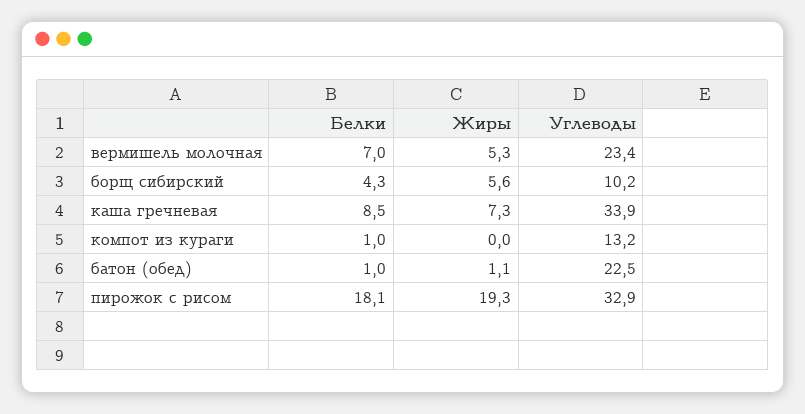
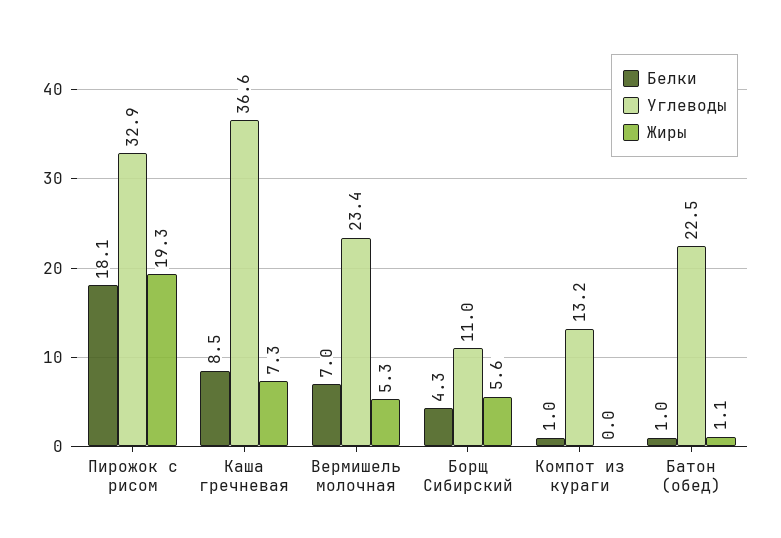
  {
    "Белки": {
      "вермишель молочная": 7,
      "борщ сибирский": 4.3,
      "каша гречневая": 8.5,
      "компот из кураги": 1,
      "батон (обед)": 1,
      "пирожок с рисом": 18.1
    },
    "Жиры": {
      "вермишель молочная": 5.3,
      "борщ сибирский": 5.6,
      "каша гречневая": 7.3,
      "компот из кураги": 0,
      "батон (обед)": 1.1,
      "пирожок с рисом": 19.3
    },
    "Углеводы": {
      "вермишель молочная": 23.4,
-     "борщ сибирский": 10.2,
+     "борщ сибирский": 11,
-     "каша гречневая": 33.9,
+     "каша гречневая": 36.6,
      "компот из кураги": 13.2,
      "батон (обед)": 22.5,
      "пирожок с рисом": 32.9
    }
  }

##########

== Exercise ==
Write the records out exactly, dropping every image.

== Expected answer ==
  {
    "Белки": {
      "вермишель молочная": 7,
      "борщ сибирский": 4.3,
      "каша гречневая": 8.5,
      "компот из кураги": 1,
      "батон (обед)": 1,
      "пирожок с рисом": 18.1
    },
    "Жиры": {
      "вермишель молочная": 5.3,
      "борщ сибирский": 5.6,
      "каша гречневая": 7.3,
      "компот из кураги": 0,
      "батон (обед)": 1.1,
      "пирожок с рисом": 19.3
    },
    "Углеводы": {
      "вермишель молочная": 23.4,
-     "борщ сибирский": 10.2,
+     "борщ сибирский": 11,
-     "каша гречневая": 33.9,
+     "каша гречневая": 36.6,
      "компот из кураги": 13.2,
      "батон (обед)": 22.5,
      "пирожок с рисом": 32.9
    }
  }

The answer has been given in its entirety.